Qué harás —
Reproduce sin cambios el fragmento del texto sobre Alexander Hamilton que comienza en "El primer secretario" y termina en "etapas de tribulaciones.".

Texto dado —
══════════════════════════════

El primer imperio que marcó las directrices de la industrialización moderna indudablemente fue el imperio británico. Por consiguiente, la primacía y permanencia de dicho imperio dependía en gran medida de que su hegemonía económica no fuera superada por un modelo de desarrollo industrial superior. Sin embargo, los ojos del mundo estaban puestos al otro lado del Atlántico Norte, donde una antigua colonia británica había derrotado aquel imperio, enarbolando ideales democráticos y nuevo modelo económico que quería dejar de lado al feudalismo.
El primer secretario del Tesoro de los Estados Unidos, Alexander Hamilton, lo explica de manera muy detallada en los Papeles Federalistas, de que: los ojos del mundo estaban puesto sobre la República estadounidense después de sellar su victoria sobre el imperio británico en el año 1783. Asimismo, la corona británica y sus aliados que compartían su visión autocrática, entendieron que el proceso revolucionario estadounidense estaba destinado al fracaso. Por tal razón, hicieron lo indecible para que así fuera desde guerras económicas hasta el financiamiento de revueltas populares y ataques a los indígenas. De igual manera, aquellas naciones que sufrían el yugo opresor británico albergaban la esperanza de que el proceso revolucionario estadounidense saldría triunfante de sus primeras etapas de tribulaciones.
La visión de economía política de Alexander Hamilton tenía un contraste muy marcado con la visión de desarrollo del imperio británico para sus colonias y excolonias. En su informe sobre los fabricantes o Report on Manufacturers, Hamilton, explica de manera detallada que la naciente república necesitaba crear un Banco Nacional para así apalancar la deuda contraída por el país durante la Guerra de independencia, para que de esta manera el país pudiera emitir deuda soberana a una tasa óptima para financiar la agroindustria, manufactura, infraestructura, y los avances tecnológicos. Según esboza Hamilton en este informe, estos son los catalizadores principales para el desarrollo del naciente Estado, para no depender exclusivamente de las exportaciones de materias primas al imperio británico. De acuerdo con su visión, una política monetaria enfocada a favorecer al gran capital financiero haría de la nueva nación norteamericana, un país dependiente del imperio británico, y una nación agrícola esclavista hasta la eternidad.

══════════════════════════════

Material proporcionado —
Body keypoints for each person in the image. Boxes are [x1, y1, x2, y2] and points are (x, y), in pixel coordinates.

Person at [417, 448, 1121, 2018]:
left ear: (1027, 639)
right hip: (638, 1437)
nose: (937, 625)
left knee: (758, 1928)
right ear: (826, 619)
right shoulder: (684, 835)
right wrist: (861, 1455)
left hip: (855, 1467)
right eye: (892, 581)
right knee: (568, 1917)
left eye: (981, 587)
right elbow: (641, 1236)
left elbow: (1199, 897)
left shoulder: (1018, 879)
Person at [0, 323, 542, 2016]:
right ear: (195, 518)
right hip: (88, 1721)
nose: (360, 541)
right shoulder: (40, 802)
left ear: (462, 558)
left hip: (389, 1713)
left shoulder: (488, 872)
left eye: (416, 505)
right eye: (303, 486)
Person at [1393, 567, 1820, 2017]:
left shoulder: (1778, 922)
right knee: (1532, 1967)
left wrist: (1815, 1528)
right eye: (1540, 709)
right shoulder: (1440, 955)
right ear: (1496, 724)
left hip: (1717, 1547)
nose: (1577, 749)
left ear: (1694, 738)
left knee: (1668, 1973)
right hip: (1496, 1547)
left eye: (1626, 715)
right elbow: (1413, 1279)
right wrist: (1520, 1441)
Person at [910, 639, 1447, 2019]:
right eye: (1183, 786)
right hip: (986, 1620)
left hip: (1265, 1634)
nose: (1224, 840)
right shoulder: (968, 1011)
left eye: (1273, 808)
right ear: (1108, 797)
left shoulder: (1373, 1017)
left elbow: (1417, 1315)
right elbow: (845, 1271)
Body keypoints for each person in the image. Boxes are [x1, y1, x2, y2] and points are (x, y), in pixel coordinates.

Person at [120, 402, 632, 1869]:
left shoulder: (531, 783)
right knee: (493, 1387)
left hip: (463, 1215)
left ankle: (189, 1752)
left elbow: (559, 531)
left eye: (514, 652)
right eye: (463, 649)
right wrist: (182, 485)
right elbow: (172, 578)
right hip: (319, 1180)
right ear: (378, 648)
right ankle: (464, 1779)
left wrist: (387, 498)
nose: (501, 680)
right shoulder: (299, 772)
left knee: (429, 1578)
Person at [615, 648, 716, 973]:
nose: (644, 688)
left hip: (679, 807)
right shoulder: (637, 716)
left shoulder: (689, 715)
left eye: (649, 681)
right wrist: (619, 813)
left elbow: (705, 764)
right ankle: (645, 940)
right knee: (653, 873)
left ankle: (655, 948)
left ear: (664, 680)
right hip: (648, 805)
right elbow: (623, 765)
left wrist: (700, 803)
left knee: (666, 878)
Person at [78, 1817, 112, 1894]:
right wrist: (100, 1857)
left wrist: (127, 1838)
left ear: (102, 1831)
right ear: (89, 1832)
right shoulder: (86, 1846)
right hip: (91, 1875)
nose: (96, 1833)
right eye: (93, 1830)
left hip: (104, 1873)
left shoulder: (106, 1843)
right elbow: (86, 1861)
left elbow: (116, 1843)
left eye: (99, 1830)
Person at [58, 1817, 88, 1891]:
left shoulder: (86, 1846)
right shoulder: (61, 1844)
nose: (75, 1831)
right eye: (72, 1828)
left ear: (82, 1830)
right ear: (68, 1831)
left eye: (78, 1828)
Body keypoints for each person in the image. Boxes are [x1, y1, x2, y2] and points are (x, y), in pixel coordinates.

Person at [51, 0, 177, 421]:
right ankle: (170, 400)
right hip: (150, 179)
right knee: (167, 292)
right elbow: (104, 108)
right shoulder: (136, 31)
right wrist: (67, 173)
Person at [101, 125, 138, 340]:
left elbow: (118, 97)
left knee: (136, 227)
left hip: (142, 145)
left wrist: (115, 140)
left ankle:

══════════════════════════════

Respuesta del ejercicio —
El primer secretario del Tesoro de los Estados Unidos, Alexander Hamilton, lo explica de manera muy detallada en los Papeles Federalistas, de que: los ojos del mundo estaban puesto sobre la República estadounidense después de sellar su victoria sobre el imperio británico en el año 1783. Asimismo, la corona británica y sus aliados que compartían su visión autocrática, entendieron que el proceso revolucionario estadounidense estaba destinado al fracaso. Por tal razón, hicieron lo indecible para que así fuera desde guerras económicas hasta el financiamiento de revueltas populares y ataques a los indígenas. De igual manera, aquellas naciones que sufrían el yugo opresor británico albergaban la esperanza de que el proceso revolucionario estadounidense saldría triunfante de sus primeras etapas de tribulaciones.